A rule prohibiting mobile-phone spam adopted by the U.S. Federal Communications Commission (FCC) earlier this month doesn’t prohibit phone-to-phone text messaging, but FCC officials believe the new rule, combined with a 13-year-old law, should protect U.S. mobile phone customers against unsolicited commercial e-mail.
The text of the new FCC order notes that the FCC’s Aug. 4 action to prohibit mobile-phone spam applies specifically to Internet-to-phone messages addressed to a domain name, not to phone-to-phone messages using the popular Short Message Service (SMS). The Controlling the Assault of Non-Solicited Pornography and Marketing (CAN-SPAM) Act, which U.S. President George Bush signed into law in December 2003, authorized the FCC to specifically address mobile-phone spam sent to e-mail-style domain-name addresses.
While the new FCC order covers any Internet-to-phone messages using SMS sent to a domain name address, most SMS messages use the recipient’s phone number to deliver the message. The new FCC order prohibits the sending of commercial messages to mobile-phone domains without the permission of the subscriber.
At least one critic questions whether the FCC’s failure to address many SMS messages in its latest order could open mobile-phone users up to spam or cause confusion about what text advertisements are legal. But FCC officials say the 1991 Telephone Consumer Protection Act (TCPA) already bans most mobile-phone spam not addressed by the recent order.
The TCPA restricts the use of telephones and fax machines to deliver unsolicited advertisements, and in 2003, the FCC and the U.S. Federal Trade Commission established a national do-not-call registry with authorization from the TCPA. In the June 2003 FCC order authorizing the do-not-call list, the FCC also spelled out rules that should cover most forms of mobile-phone spam not addressed in the CAN-SPAM order, said Ruth Yodaiken, an attorney advisor at the FCC.
The FCC’s TCPA rules prohibit marketers from using automatic telephone dialing systems to make calls to wireless phone numbers, and the rule applies to text messages as well as voice calls, Yodaiken said. With a rule against sending messages in bulk to mobile phones, most of the incentive for spammers to target mobile phones is gone, she added.
And while the prohibition against auto-dialers doesn’t address SMS-based advertising sent from one mobile phone to another — a tactic too expensive for many spammers — the national do-not-call list should cover that form of unsolicited advertising, Yodaiken said. The list protects people who sign up for it from unsolicited phone-based advertising, and the FCC rules include text-based phone advertising on the list of prohibited activities under the do-not-call list, Yodaiken said.
The rules adopted by the FCC this month should close a hole in the protections against mobile-phone spam not addressed in the TCPA – spam sent to mobile phones through e-mail-style addresses, Yodaiken added. “We’re trying to close the net there,” Yodaiken said. “We’re hoping we get most of it.”

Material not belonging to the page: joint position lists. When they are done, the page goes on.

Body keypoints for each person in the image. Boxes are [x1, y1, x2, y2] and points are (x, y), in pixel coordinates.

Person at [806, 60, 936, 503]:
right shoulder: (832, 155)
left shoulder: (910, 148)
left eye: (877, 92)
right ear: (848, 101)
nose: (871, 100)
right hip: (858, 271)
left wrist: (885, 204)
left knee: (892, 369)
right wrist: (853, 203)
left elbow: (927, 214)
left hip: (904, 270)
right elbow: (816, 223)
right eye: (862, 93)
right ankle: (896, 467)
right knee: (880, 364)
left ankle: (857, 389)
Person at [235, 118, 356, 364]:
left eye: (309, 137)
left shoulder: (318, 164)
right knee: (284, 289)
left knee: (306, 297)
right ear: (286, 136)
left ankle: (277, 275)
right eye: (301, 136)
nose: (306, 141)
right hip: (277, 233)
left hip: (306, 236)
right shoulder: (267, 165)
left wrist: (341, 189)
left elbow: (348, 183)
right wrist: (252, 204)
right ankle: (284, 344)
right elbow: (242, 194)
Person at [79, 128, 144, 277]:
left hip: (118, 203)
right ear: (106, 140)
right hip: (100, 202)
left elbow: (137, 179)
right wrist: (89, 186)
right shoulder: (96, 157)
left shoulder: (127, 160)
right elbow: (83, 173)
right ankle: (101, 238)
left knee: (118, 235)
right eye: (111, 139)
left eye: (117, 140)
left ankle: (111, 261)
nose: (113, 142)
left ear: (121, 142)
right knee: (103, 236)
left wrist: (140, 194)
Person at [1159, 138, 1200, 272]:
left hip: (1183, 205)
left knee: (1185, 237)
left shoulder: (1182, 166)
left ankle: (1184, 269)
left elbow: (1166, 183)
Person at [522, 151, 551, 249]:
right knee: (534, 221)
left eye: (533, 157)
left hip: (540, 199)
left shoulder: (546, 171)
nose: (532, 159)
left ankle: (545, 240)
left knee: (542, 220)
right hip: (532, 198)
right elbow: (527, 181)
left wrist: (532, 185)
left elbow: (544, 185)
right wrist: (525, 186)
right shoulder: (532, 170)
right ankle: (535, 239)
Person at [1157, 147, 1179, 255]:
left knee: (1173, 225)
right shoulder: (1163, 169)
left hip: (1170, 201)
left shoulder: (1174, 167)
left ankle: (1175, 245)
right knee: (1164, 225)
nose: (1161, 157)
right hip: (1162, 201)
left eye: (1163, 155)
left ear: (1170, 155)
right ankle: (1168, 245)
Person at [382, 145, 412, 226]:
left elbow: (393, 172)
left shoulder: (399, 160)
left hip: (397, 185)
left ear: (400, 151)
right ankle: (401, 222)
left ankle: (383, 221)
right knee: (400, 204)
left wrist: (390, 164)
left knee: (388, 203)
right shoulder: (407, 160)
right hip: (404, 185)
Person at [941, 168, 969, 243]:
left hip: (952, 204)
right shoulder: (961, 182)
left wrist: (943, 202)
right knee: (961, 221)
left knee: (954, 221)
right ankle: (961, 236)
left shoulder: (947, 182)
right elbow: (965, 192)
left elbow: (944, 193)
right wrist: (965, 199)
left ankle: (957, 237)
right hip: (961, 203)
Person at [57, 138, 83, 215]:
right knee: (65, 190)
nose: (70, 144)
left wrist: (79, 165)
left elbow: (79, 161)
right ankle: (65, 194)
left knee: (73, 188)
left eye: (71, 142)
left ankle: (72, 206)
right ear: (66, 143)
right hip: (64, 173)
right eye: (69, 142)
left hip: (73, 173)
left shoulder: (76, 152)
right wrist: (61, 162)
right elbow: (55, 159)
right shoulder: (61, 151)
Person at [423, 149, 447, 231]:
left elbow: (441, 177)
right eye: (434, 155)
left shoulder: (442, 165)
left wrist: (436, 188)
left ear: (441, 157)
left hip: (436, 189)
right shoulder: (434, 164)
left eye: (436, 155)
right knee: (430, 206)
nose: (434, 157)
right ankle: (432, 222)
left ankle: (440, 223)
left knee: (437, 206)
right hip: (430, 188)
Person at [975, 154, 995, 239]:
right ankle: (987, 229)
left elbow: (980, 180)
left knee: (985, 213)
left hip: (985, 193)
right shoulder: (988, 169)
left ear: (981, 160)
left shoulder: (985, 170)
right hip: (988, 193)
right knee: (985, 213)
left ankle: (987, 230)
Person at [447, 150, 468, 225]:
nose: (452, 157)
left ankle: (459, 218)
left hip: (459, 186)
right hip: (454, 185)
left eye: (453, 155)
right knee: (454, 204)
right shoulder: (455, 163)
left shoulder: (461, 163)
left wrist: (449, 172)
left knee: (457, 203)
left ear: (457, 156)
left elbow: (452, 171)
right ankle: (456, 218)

But Royal Farros, chief executive officer of MessageCast Inc., suggested the two sets of rules may cause confusion about what types of mobile-phone spam are prohibited. “Why are they chopping it up into certain devices and certain domains?” he said. “It seems kind of piecemeal to me.”
Although the amount of SMS spam is low in the U.S. compared to Japan and some countries in Europe, Farros questioned if the TCPA rules protect U.S. mobile phone users against spam. One in every two mobile phone users received a piece of spam in 2003, estimates analyst Michael Sampson of Ferris Research Inc. Ferris Research expects the amount of mobile-phone spam in the U.S. to rise to one message per every mobile phone user in 2004, and three pieces of spam per mobile phone user in 2005, Sampson said.

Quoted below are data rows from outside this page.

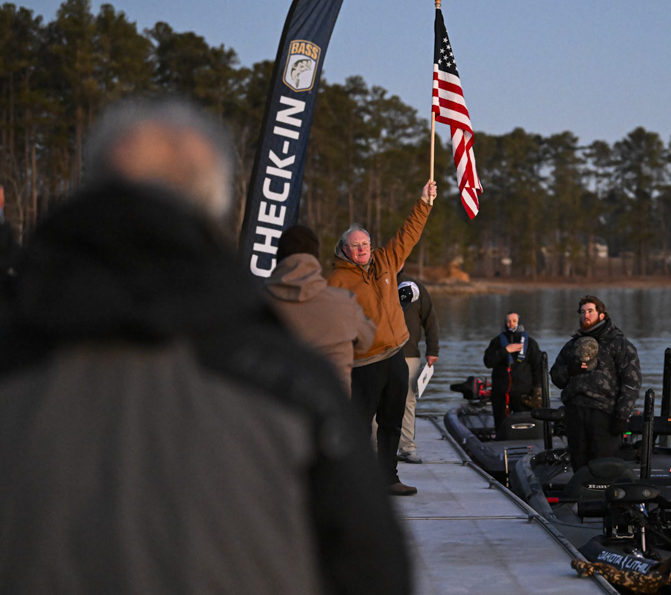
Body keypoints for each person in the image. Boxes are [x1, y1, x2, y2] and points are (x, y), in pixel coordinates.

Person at [0, 96, 410, 595]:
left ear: (95, 186)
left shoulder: (13, 368)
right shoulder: (294, 391)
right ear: (213, 203)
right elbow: (373, 569)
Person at [328, 179, 437, 496]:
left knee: (392, 421)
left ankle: (388, 478)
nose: (362, 249)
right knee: (360, 425)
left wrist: (424, 203)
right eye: (356, 246)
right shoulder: (337, 279)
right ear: (344, 250)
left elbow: (409, 233)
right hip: (364, 363)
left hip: (396, 357)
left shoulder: (386, 260)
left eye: (365, 244)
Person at [264, 224, 377, 396]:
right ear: (315, 257)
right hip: (331, 404)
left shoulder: (254, 300)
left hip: (271, 403)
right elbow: (367, 340)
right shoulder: (345, 303)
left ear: (279, 257)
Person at [550, 295, 642, 471]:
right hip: (575, 412)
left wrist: (622, 415)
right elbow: (556, 377)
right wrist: (570, 370)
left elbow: (631, 382)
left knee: (602, 466)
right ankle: (581, 489)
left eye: (590, 311)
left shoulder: (619, 344)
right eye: (583, 312)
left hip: (604, 413)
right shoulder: (572, 346)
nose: (586, 315)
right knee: (579, 465)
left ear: (601, 315)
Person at [395, 267, 440, 464]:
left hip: (409, 355)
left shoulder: (416, 287)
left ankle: (407, 448)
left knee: (408, 402)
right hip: (377, 355)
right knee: (376, 401)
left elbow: (430, 320)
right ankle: (375, 449)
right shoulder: (373, 282)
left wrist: (433, 350)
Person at [483, 311, 545, 433]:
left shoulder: (530, 343)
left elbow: (537, 368)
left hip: (523, 395)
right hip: (501, 394)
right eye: (508, 321)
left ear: (519, 323)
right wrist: (505, 350)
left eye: (514, 321)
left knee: (526, 427)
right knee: (501, 426)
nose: (511, 324)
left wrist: (537, 389)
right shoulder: (496, 342)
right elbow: (488, 362)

There are currently 167.6 million mobile phone service subscribers in the U.S., according to Cellular Telecommunications & Internet Association (CTIA). In December 2003, 21 billion text messages were sent to mobile phones in the U.S., although many of those messages were not commercial spam, according to CTIA.
“If they’re telling us the protections are clearly in place, then where are the protections?” said Farros, whose company sells software that allows commercial messages to be sent to mobile phones and other devices, if the customer opts in to receive messages. “If (mobile-phone spam) is already covered, then it’s not working.”
But CTIA disagrees, with spokeswoman Erin McGee saying the association believes enough spam safeguards are in place for mobile-phone users. Mobile-phone carriers have sued spammers and taken other measures, such as installing spam-blocking software on their networks.
“With CAN-SPAM, along with the TCPA, along with what wireless carriers are already doing, there’s a good level of protection for customers,” McGee said.